BTW, I only suggested the colored paper if you can not paint the white walls, if you can use a light green almost minty color, very calming.
Antiquarian - for roughly 180 days I am a teacher at a college. For various days with-in the school year and throughout most summers I have my own business where I am a paid design consultant. I get paid by the client, and in rare occasions by the developer. My most recent project was and still is, a local elderly housing project needs a new and vastly improved rec-room. So we’re going with a Roman Bathhouse type setting with corinthian ceilings, and lot’s and lot’s of firm couches to lounge around on. Nodal areas full of things to do, though not overly stimulating…
No, I’m not from Missouri, but I’ll be the 1st to admit I’m a bit too neanderthal to buy into the Feng Shui concept. In fact I enjoyed watching Penn & Teller unscientifically shred it to pieces a few months ago on Showtime’s Bullshit.
That being said, I almost completely concur with Norman E. Rosenthal’s findings regarding Seasonal Affective Disorders (SAD). In my case, the dark winter months definitely have a negative impact on both my outlook and libido.
The reasons I don’t subscribe to the former but completely accept the latter may very well have to do with with my own experiences or biases. Add that to the fact there are 100’s if not 1000’s of self-labelled Feng Shui experts making alot of $ selling snake oil.
Questions:
Do you think Rosenthal’s findings and research are credible?
If not, why?
If so, do you try and incorporate as much natural lighting as possible via skylights and / or full spectrum lighting products?
JohnBckWLD - are Rosenthal’s theories credible. Yes! Have his theories been thoroughly tested and qalified/quantified? No.
Do I use Natural Lighting in my designs? Absolutely, YES!!
I have incorporated many types of windows in my designs to better make use of natural lighting. For instance, a gentleman in New Hampshire had a wonderful old victorian home where he lived and worked. His office was in the Attic. Uh Oh, the only light came from ski lights… He needed more light shown on his attic office. So with a quick 20 minute interview I had him contracting for floor lights eminating natural sun up from the floor. We looked at vertical walls steming up from areas of his office. We cut holes in the wall at floor level. 8 inches by about 54 inches, all along his floor heights. This gave light from above and below and allowed him to be a little more settled in his work.

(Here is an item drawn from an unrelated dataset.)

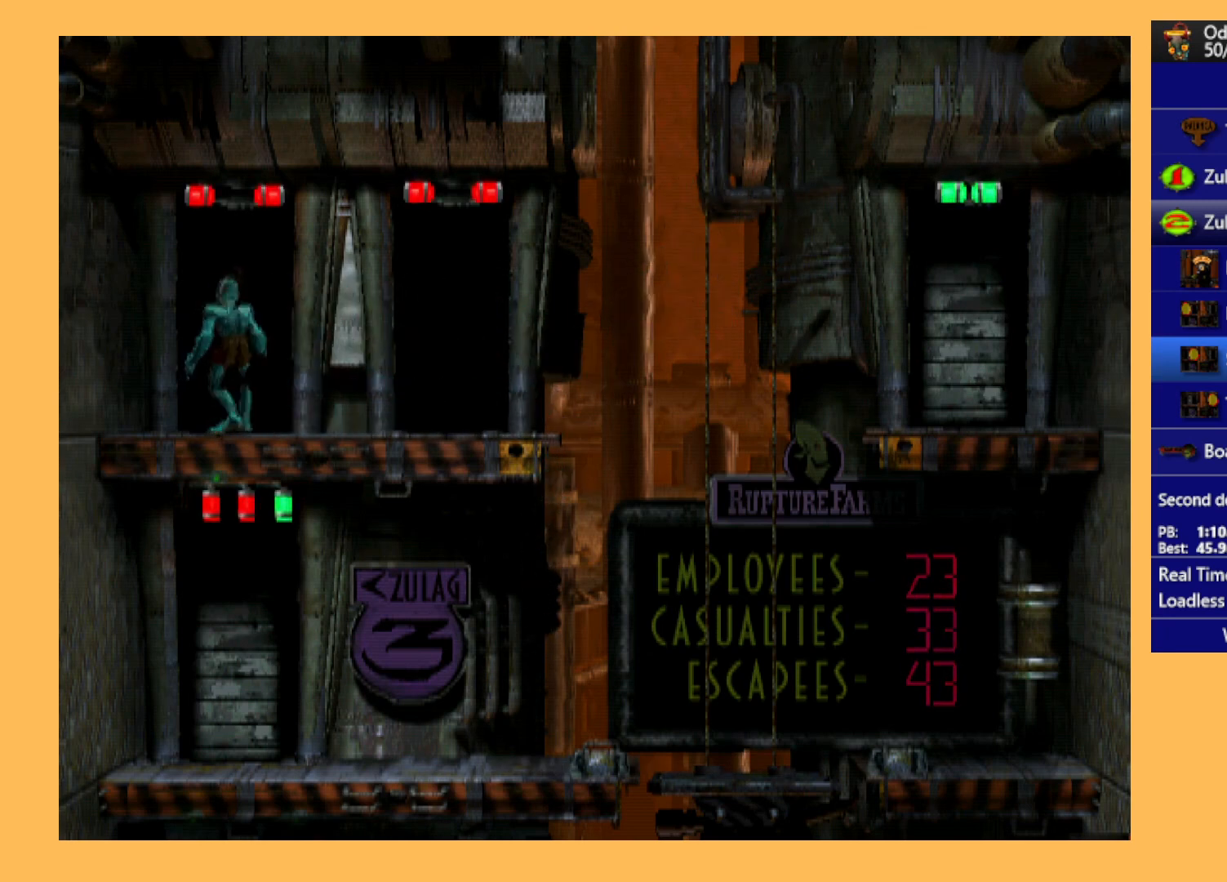
{"buttons": ["A"], "left_stick": "center", "events": [[67, "DPAD_UP", "up"]]}
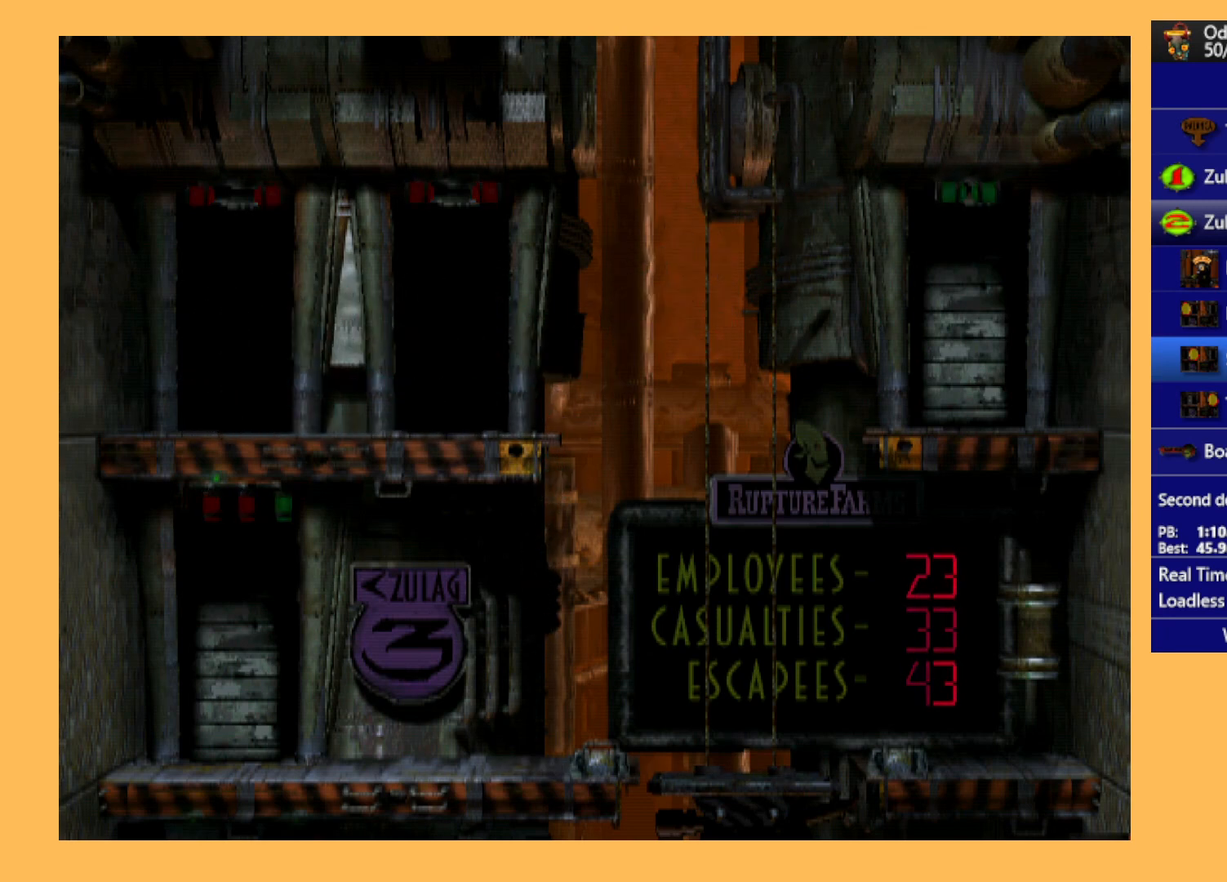
{"buttons": ["A"], "left_stick": "center", "events": []}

As for full spectrum lights…Hmmm. We are not growing highbrid plants here John but we are trying to maximise comfort right? So I will say No. I do not utilize full spectrum lights. Imagine working in an office setting, yet being Outside on a cloudless day?? WAAAAY TOOO BRIGHT!!! So I utilize more of a pink light to affect those who need more stimulas in their environs. SAD (seasonal affective disorder) can be helped through Rosenthal’s routes, but in my professional opinion, behavior mod is much better.